Optimizing cancer patient care with a robust assay for 5-fluorouracil quantification and in-vitro stability in human blood for therapeutic drug monitoring

Background

The plasma concentration of 5-Fluorouracil (5-FU) is affected by numerous factors, thereby limiting its efficacy. The current therapeutic regimen's doses based on body surface area (BSA) are linked to increased toxicity and sometimes inadequate drug exposure.

Aim and objectives

The study aims to develop an in-vitro assay to monitor 5-Fluorouracil's therapeutic efficacy in cancer patients' blood samples, focusing on pharmacokinetics to improve therapy precision.

Materials and methods

Drug levels were determined from standards, quality controls, and experimental samples using protein precipitation, liquid-liquid extraction, and separation using a C18 analytical column with an isocratic program.

Result

In EXP-1A, the mean concentration of 5-Fluorouracil was 1.15 μg/ml; in EXP-1B, it was 1.16 μg/ml, while in EXP-1C, the mean concentration was 0.9 μg/ml.

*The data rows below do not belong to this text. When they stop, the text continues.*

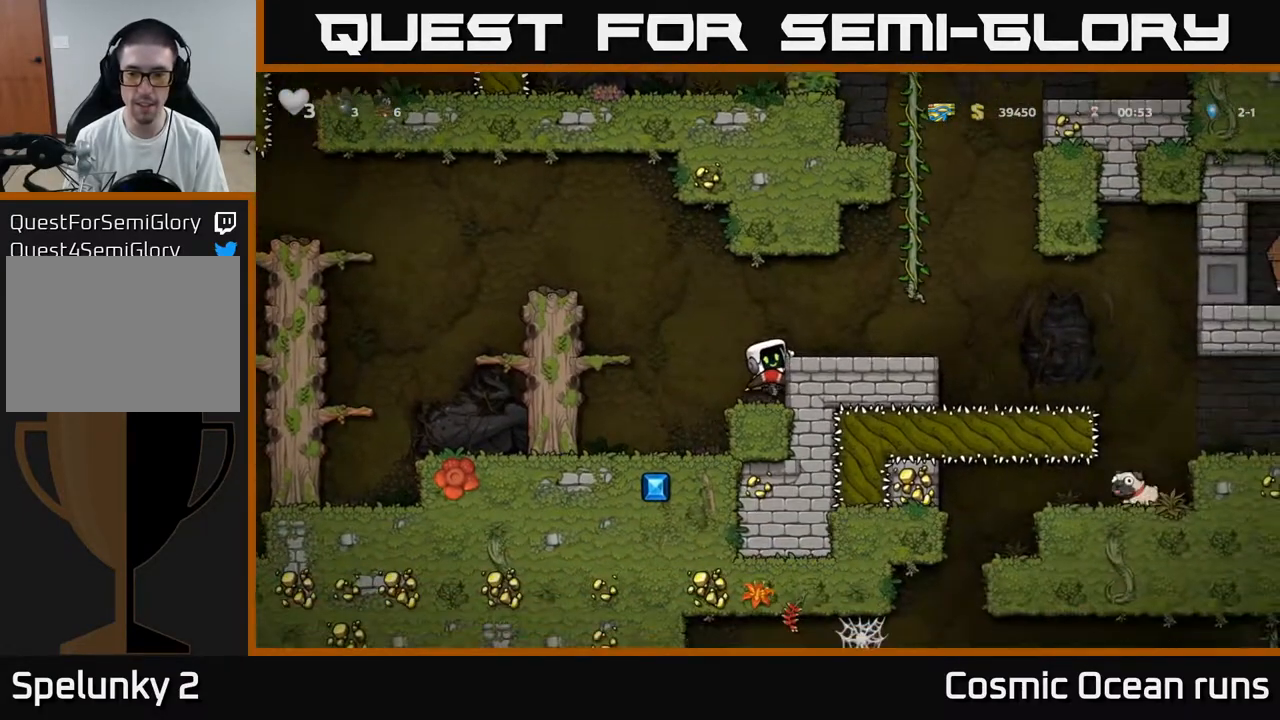
{"buttons": [], "left_stick": "center", "right_stick": "center", "events": [[117, "A", "down"], [233, "A", "up"], [267, "DPAD_RIGHT", "down"], [333, "DPAD_RIGHT", "up"]]}
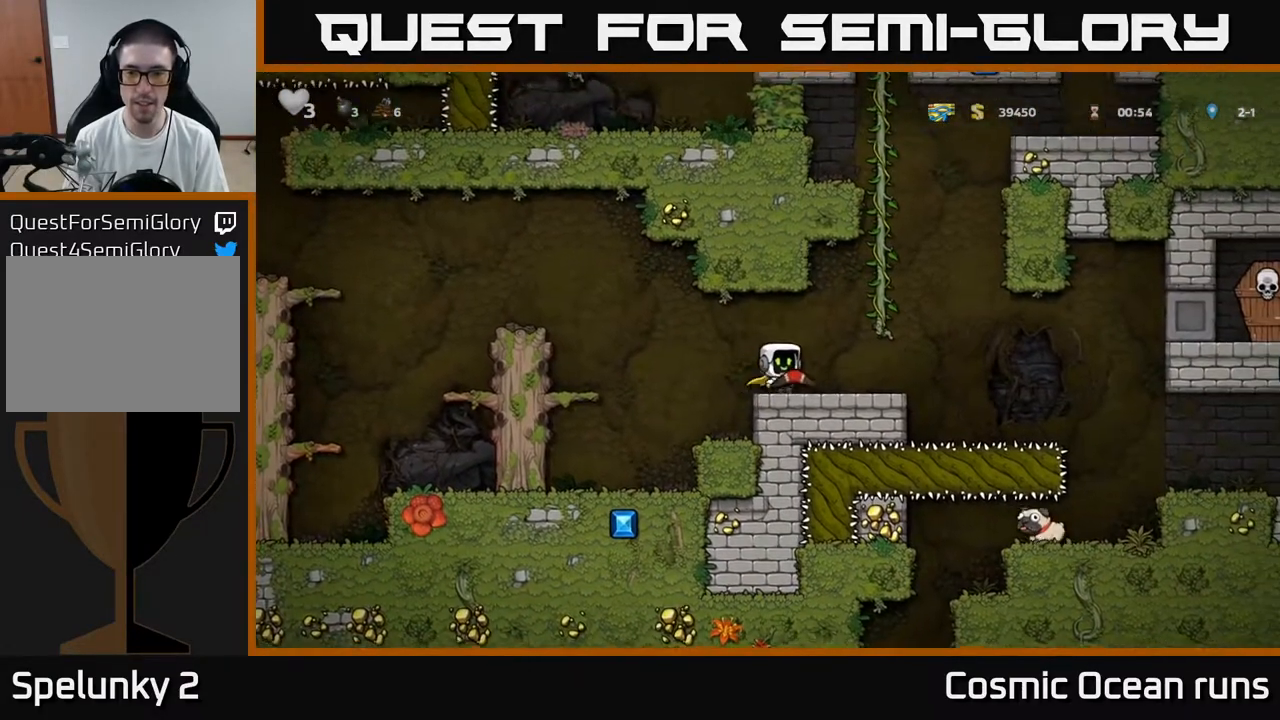
{"buttons": ["A", "DPAD_LEFT"], "left_stick": "center", "right_stick": "center", "events": [[33, "DPAD_DOWN", "down"], [100, "X", "down"], [183, "DPAD_DOWN", "up"], [183, "X", "up"], [250, "DPAD_LEFT", "down"], [400, "A", "down"]]}
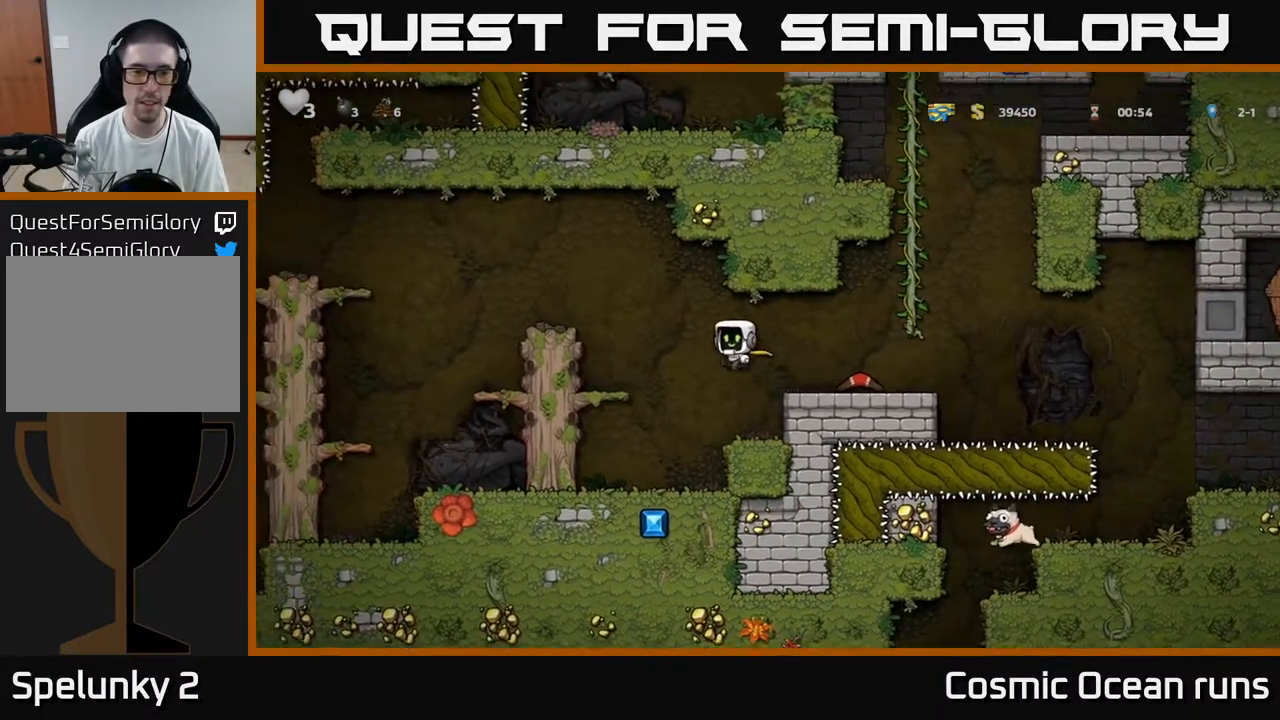
{"buttons": [], "left_stick": "center", "right_stick": "center", "events": [[283, "A", "up"], [367, "DPAD_LEFT", "up"]]}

The percentage difference in mean 5-Fluorouracil concentration between the experiment sample containing a DPD inactivator and EXP-1C (without a DPD inactivator) was 21.5 % higher for EXP-1A and 0.68 % higher for EXP-1B. In the second phase of the experiment, the overall stability of 5-Fluorouracil in samples containing a DPD inactivator was 24.5 % superior compared to samples without a DPD inactivator.

Conclusion

A modified extraction technique has been developed to accurately measure 5-Flourouracil concentration in blood, preserving its stability and concentration by adding a DPD inactivator.